- Directed by: Rubén W. Cavallotti
- Written by: Rodolfo M. Taboada
- Based on: Gringalet by Paul Vandenberghe
- Produced by: Enrique Faustin
- Starring: Walter Vidarte Graciela Borges Beatriz Taibo
- Cinematography: Alberto Etchebehere
- Edited by: Jorge Gárate
- Music by: Tito Ribero
- Production company: Argentina Sono Film
- Distributed by: Argentina Sono Film
- Release date: 20 August 1959;
- Running time: 90 minutes
- Country: Argentina
- Language: Spanish

= Gringalet (1959 film) =

Gringalet is a 1959 Argentine film directed by Rubén W. Cavalloti and written by Rodolfo M. Taboada from the play by Paul Vandenberghe. It was released by Argentina Sona Films.

== Plot summary ==
A young painter from the La Boca neighborhood discovers that his father is a millionaire, goes to live with him, changes his life and returns to his neighborhood.

== Cast ==

- Walter Vidarte
- Graciela Borges
- Raúl Rossi
- Beatriz Taibo
- Juan Carlos Barbieri
- Maruja Gil Quesada

==Reception==
Clarín reviewed the director: "Rubén Cavallotti is steadfast as a narrator".

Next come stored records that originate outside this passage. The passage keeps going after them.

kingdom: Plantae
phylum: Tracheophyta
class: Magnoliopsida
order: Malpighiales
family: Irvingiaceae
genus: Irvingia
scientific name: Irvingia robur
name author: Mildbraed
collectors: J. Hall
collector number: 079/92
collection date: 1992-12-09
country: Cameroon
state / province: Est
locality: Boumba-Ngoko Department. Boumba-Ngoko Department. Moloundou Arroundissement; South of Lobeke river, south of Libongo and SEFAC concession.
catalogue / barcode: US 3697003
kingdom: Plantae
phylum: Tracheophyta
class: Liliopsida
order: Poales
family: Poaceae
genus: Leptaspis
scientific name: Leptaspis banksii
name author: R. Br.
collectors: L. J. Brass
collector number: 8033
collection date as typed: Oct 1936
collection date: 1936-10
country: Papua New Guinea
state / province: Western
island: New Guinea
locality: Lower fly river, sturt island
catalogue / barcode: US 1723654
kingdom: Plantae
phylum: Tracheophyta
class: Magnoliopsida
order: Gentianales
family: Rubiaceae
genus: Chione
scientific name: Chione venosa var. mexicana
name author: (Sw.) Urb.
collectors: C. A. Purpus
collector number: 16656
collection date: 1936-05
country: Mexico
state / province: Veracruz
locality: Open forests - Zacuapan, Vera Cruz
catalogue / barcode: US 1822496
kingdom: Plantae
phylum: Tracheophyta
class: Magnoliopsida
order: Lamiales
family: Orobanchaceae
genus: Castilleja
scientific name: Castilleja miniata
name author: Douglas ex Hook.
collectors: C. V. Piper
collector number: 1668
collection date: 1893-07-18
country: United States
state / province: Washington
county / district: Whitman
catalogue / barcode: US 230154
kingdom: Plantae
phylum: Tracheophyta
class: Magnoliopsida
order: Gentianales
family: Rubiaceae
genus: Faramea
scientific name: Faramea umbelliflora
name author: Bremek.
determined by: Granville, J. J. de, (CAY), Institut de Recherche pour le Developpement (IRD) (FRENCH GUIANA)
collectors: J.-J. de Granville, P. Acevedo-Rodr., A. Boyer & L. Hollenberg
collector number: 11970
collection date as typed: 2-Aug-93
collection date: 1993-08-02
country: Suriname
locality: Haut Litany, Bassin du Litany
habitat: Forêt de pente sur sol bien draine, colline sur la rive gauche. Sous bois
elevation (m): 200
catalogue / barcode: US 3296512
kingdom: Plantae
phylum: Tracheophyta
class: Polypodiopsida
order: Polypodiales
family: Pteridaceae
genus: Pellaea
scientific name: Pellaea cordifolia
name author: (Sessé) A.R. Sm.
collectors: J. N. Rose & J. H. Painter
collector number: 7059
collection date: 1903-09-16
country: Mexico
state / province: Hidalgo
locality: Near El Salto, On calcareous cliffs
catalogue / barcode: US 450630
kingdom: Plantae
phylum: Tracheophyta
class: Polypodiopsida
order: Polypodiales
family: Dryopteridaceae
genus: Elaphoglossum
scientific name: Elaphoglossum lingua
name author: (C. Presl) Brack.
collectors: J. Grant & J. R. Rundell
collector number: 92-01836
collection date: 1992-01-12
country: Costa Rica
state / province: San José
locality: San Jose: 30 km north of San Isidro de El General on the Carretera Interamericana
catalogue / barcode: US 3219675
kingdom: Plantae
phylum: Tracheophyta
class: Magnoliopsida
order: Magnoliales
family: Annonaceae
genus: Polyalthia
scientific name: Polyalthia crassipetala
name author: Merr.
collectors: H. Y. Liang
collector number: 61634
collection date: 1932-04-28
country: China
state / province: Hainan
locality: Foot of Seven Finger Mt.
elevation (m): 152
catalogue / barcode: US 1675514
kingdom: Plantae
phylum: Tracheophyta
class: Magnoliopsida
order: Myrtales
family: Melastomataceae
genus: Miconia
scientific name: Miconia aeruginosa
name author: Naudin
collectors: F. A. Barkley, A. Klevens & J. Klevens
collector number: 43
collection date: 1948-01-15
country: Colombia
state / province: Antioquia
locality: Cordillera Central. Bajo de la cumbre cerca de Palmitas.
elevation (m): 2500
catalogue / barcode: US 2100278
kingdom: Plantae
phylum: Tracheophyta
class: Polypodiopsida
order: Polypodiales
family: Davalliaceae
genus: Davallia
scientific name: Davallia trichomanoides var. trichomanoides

La Razón wrote, "Narration without major aspirations. He transplants pieces of reality onto the screen, but much of what is seen is not new in our cinema".

A Variety review summarized it as a "yarn concerns a light hearted youth in poor circumstances whose fortune improves". The review noted the film's occasional humor, said that Walter Vidarte was miscast as Gringalet, and called the film "an artificial production".